Nordstrom (JWN): Reiterates 4 STARS (buy)
Analyst: Jason Asaeda
July-quarter earnings per share of 53 cents, vs. 37 cents, beats our 48 cents estimate on strong full-price selling. Expenses were also well-leveraged on 6.4% same-store sales growth. We are lifting our fiscal year 2006 (January) EPS estimate by 5 cents to $1.85, as we now project fiscal year 2006 pretax margins to reach 11.0%, up from a year-ago's 9.1%, on a favorable sales outlook. But we are slightly decreasing our long-term EPS growth assumption, as we think Nordstrom's impressive fiscal year 2006 margin gains will be difficult to match. We are lowering our 12-month target price by $3 to $38 on updated discounted cash flow and p-e-to-growth valuations.

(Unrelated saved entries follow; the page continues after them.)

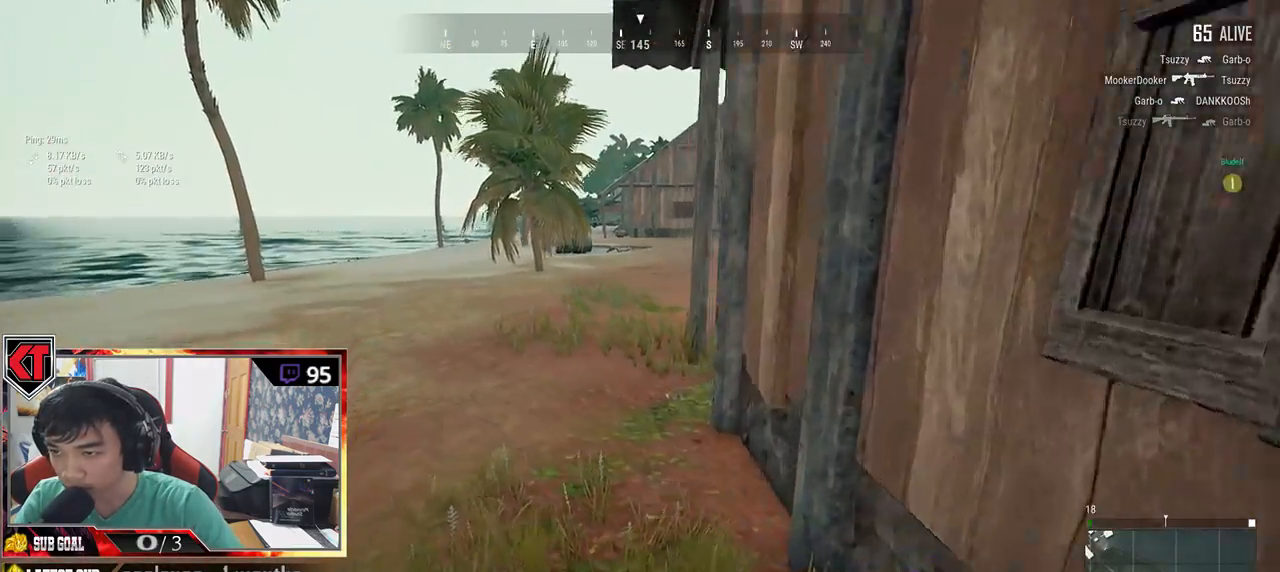
{"keys": ["d", "w"], "mouse": [], "events": [[33, "shift", "up"], [233, "d", "down"]]}
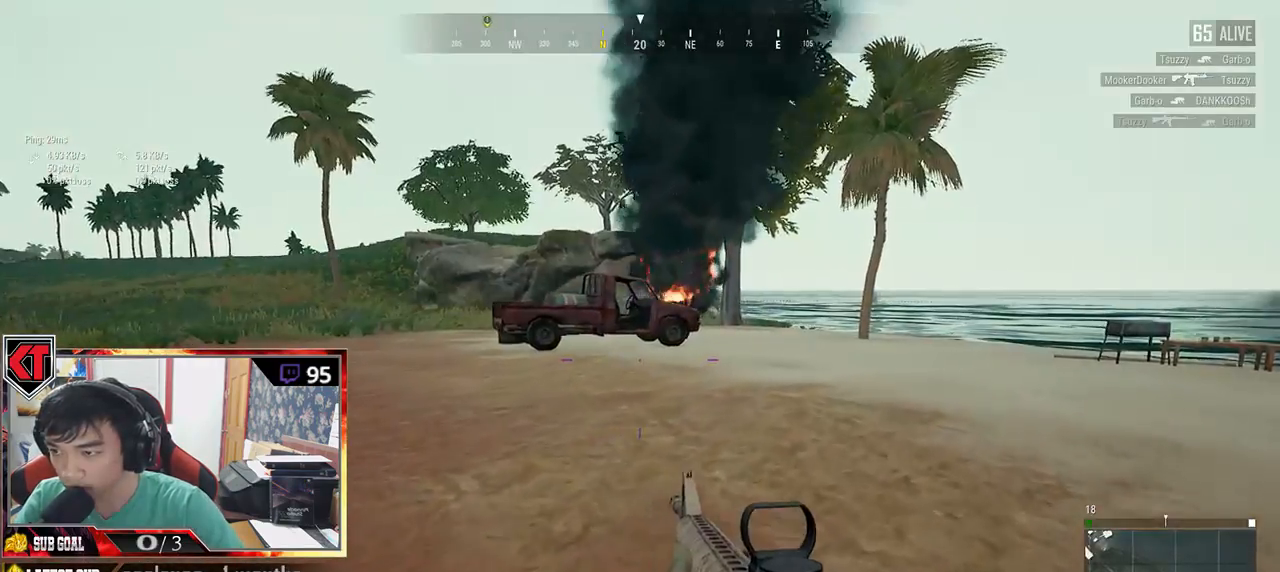
{"keys": ["shift", "w"], "mouse": [], "events": [[183, "shift", "down"], [233, "d", "up"]]}
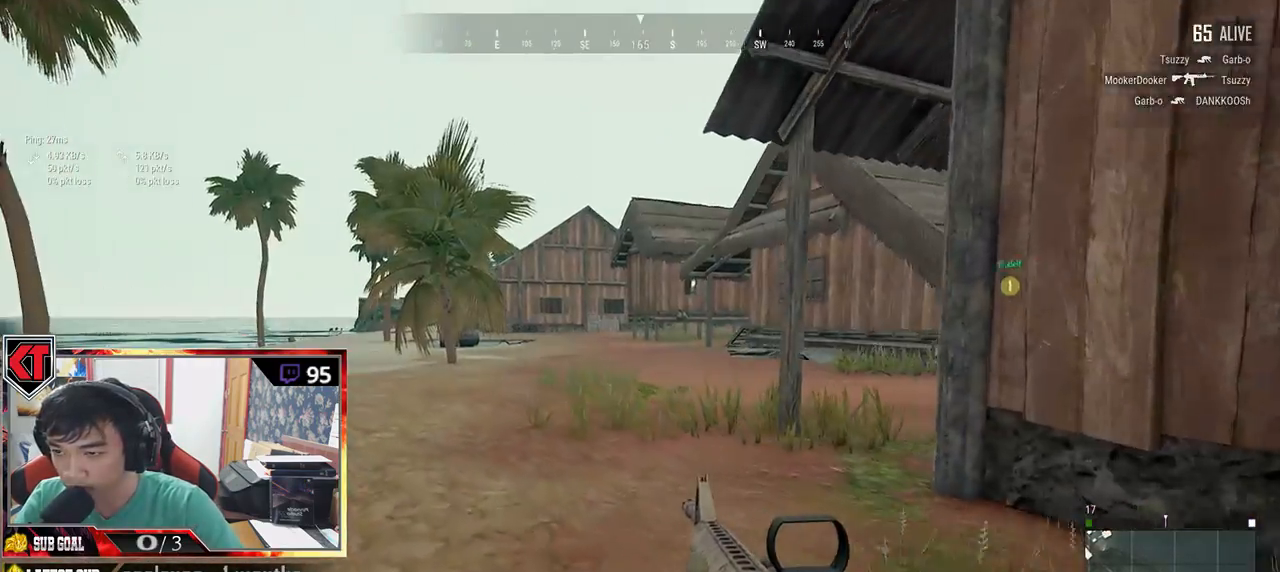
{"keys": ["shift", "w"], "mouse": [], "events": []}
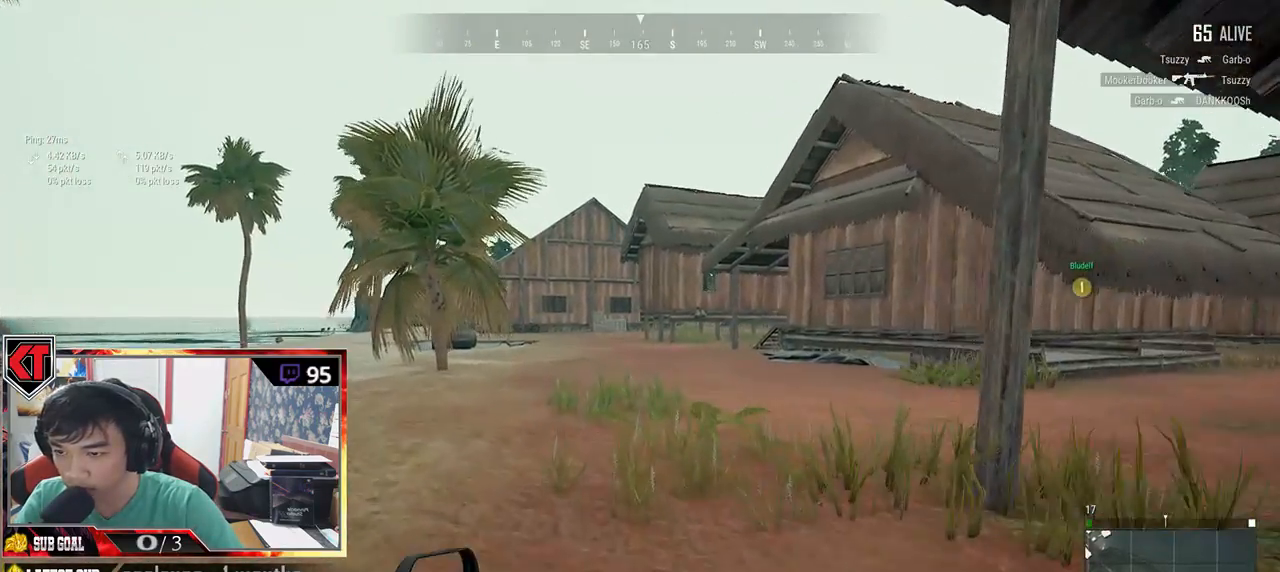
{"keys": ["shift", "w"], "mouse": [], "events": []}
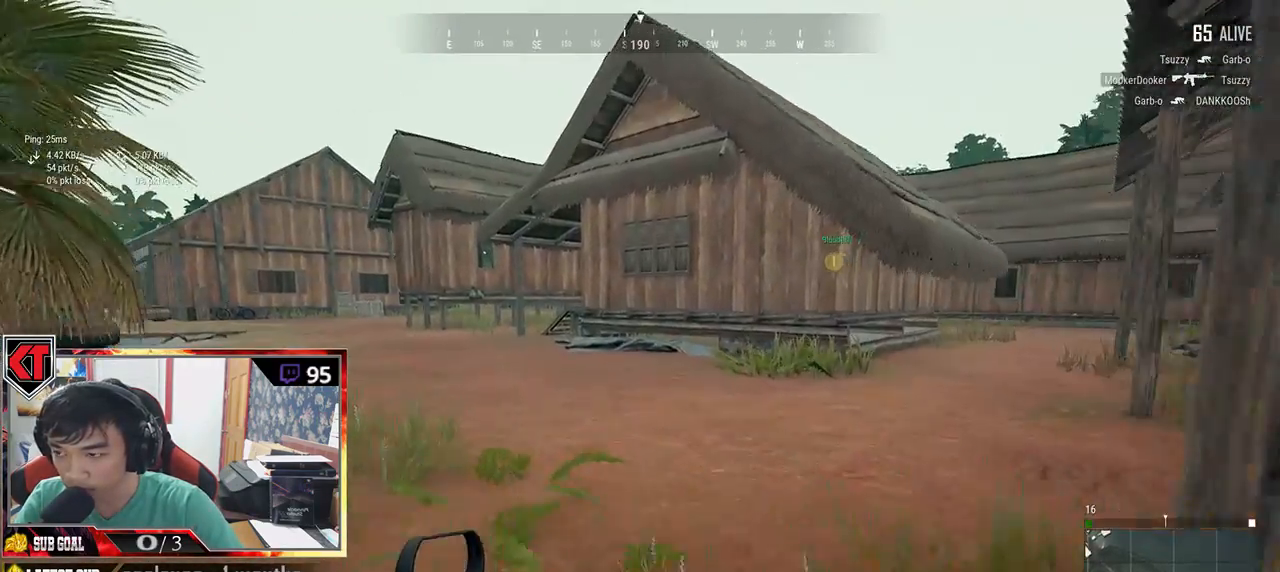
{"keys": ["d", "shift", "w"], "mouse": [], "events": [[316, "d", "down"]]}
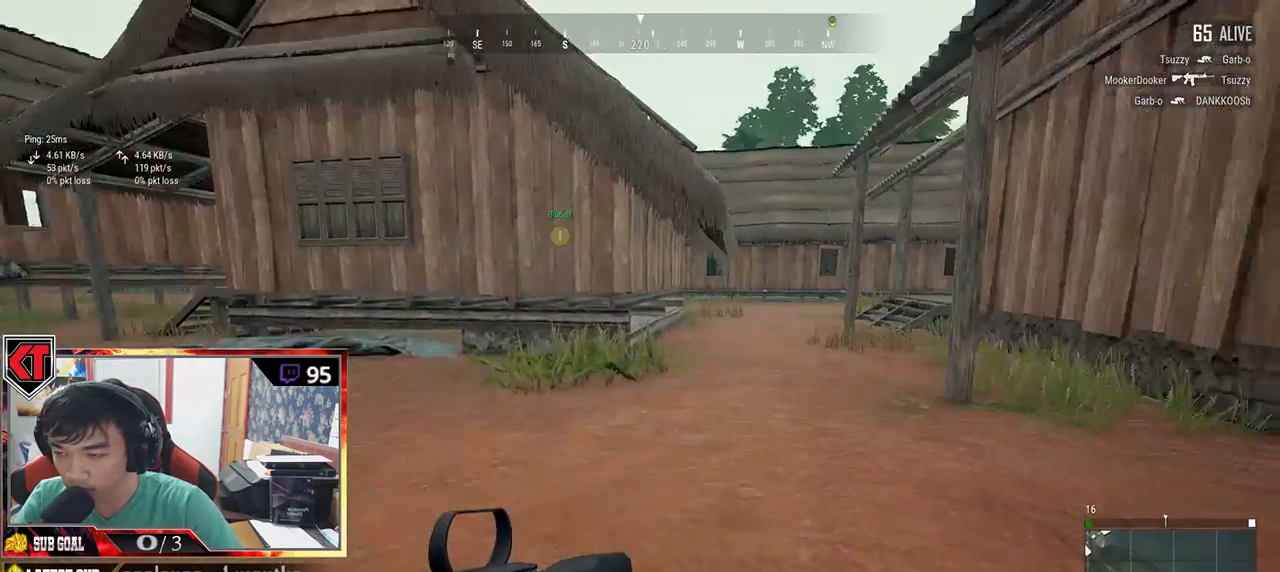
{"keys": ["d", "shift", "w"], "mouse": [], "events": []}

Qwest Communications (Q): Reiterates 2 STARS (sell)
Analyst: Todd Rosenbluth
We believe the wage hike component of the tentative labor agreement Qwest signed last night with its unionized workforce (approximately 60% of Qwest's employees) will make it difficult for this predominantly wireline carrier to widen its 29% EBITDA margins near the 38% range of its peers. Coupled with relatively low DSL and long-distance penetration rates in the face of increasing cable competition, Qwest's exceedingly high debt-to-equity ratio and lack of a dividend, we believe the shares deserves to trade at a discount to peers on an enterprise value/EBITDA basis, not at the current premium.